AIM OF THE EXERCISE
Identify every line in the records that contains the word "meine", and copy each of those lines. Case counts.
[Opening SUPPLIED ENTRIES section]
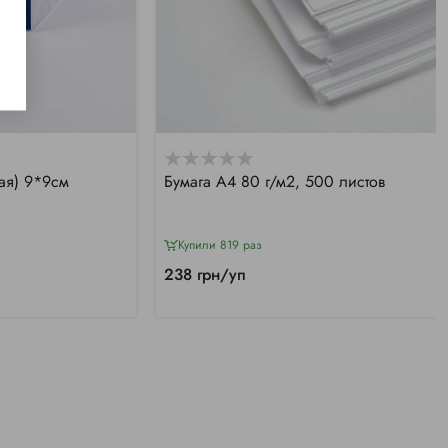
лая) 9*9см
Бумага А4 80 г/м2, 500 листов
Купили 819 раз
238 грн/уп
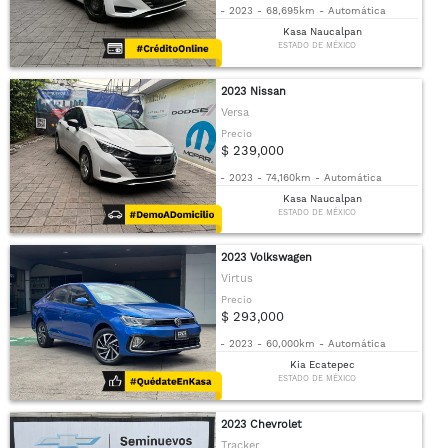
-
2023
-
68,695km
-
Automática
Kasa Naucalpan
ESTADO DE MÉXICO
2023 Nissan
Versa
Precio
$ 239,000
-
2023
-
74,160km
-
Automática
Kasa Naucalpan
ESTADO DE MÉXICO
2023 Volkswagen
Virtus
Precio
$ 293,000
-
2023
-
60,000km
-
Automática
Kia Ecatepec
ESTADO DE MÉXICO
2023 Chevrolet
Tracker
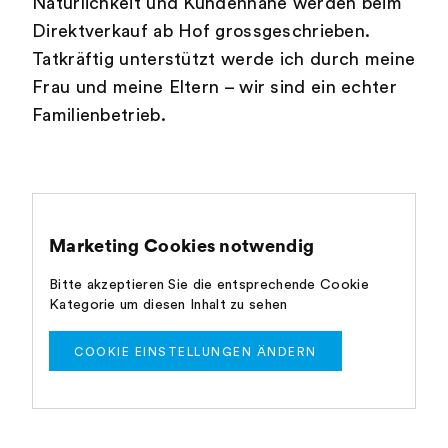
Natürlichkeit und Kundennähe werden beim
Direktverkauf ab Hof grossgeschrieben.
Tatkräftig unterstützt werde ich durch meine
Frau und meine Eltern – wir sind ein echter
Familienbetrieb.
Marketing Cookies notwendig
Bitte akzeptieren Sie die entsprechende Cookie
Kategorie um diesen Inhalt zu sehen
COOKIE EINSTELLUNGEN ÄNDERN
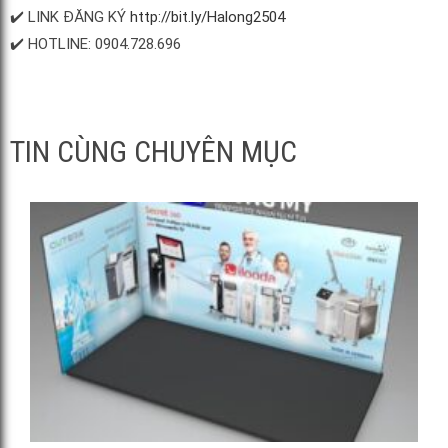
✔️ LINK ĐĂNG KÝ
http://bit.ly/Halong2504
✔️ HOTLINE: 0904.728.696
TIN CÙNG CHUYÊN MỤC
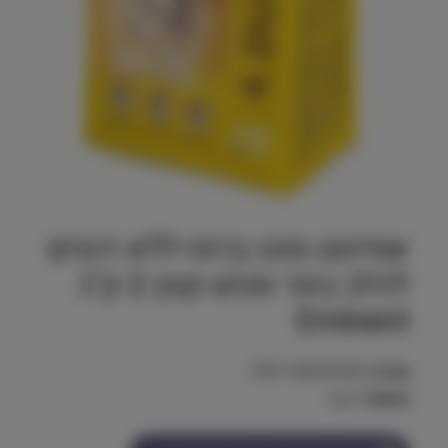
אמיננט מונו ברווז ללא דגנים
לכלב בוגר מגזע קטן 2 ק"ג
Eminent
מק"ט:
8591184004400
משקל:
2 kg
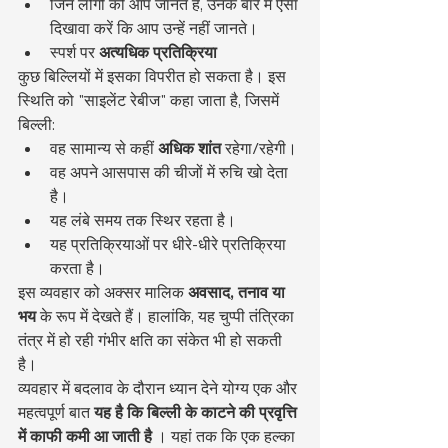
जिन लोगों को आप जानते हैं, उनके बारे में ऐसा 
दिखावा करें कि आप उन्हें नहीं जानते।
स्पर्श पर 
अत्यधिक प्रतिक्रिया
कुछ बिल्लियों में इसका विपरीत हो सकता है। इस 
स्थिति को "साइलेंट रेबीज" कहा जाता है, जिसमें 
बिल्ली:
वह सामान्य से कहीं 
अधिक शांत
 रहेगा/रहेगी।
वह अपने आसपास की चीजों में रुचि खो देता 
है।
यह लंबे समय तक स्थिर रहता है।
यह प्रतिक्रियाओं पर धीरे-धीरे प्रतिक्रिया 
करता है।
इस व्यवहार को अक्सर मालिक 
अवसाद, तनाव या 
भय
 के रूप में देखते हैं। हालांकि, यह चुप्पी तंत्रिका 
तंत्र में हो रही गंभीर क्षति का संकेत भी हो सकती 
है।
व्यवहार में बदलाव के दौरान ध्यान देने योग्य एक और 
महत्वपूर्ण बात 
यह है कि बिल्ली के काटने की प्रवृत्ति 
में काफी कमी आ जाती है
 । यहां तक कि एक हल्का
[Closing SUPPLIED ENTRIES section]
ANSWER SECTION
Tatkräftig unterstützt werde ich durch meine
Frau und meine Eltern – wir sind ein echter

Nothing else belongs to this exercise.